____ MATERIAL TO PROCESS

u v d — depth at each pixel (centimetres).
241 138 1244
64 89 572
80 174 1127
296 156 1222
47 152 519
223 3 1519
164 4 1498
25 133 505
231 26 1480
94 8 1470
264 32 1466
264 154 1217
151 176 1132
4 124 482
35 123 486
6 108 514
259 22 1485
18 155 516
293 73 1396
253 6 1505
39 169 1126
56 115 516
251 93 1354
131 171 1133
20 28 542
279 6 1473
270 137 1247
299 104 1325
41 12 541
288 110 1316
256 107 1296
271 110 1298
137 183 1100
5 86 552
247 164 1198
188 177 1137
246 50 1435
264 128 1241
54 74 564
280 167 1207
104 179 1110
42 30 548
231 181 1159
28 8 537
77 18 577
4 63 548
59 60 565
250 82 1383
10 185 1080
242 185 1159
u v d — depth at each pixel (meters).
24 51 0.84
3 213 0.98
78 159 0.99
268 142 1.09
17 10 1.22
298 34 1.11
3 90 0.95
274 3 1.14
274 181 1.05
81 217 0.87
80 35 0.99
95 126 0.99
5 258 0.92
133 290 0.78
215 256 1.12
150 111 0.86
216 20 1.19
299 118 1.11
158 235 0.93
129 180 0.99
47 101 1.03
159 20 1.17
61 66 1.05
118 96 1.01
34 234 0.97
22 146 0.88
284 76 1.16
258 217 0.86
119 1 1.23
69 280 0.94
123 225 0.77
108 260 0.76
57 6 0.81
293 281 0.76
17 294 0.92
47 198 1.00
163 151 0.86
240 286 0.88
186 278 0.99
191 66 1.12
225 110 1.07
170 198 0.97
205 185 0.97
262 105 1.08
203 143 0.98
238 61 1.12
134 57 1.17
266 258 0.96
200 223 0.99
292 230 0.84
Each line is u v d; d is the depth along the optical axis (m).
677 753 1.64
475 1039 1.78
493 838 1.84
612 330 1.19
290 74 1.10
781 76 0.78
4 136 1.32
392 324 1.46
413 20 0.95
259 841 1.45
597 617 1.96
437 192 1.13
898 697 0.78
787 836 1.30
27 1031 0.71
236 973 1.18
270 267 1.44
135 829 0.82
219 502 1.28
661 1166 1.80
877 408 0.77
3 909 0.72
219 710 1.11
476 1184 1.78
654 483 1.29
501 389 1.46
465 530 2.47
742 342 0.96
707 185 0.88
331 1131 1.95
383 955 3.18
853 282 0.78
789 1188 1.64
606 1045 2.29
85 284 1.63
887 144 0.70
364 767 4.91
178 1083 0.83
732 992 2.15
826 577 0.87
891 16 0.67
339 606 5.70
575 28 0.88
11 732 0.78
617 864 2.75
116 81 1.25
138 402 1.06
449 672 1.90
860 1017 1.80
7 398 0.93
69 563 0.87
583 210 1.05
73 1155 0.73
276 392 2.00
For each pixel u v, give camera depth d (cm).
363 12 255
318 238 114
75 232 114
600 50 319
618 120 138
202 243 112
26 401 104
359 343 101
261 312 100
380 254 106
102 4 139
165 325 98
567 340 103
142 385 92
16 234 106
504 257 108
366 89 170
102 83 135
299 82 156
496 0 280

________

HOW TO COMPLETE THIS TASK — Find each line in the records above that contains "pixel", and copy it.

RESULT OF THIS EXERCISE —
u v d — depth at each pixel (centimetres).
u v d — depth at each pixel (meters).
For each pixel u v, give camera depth d (cm).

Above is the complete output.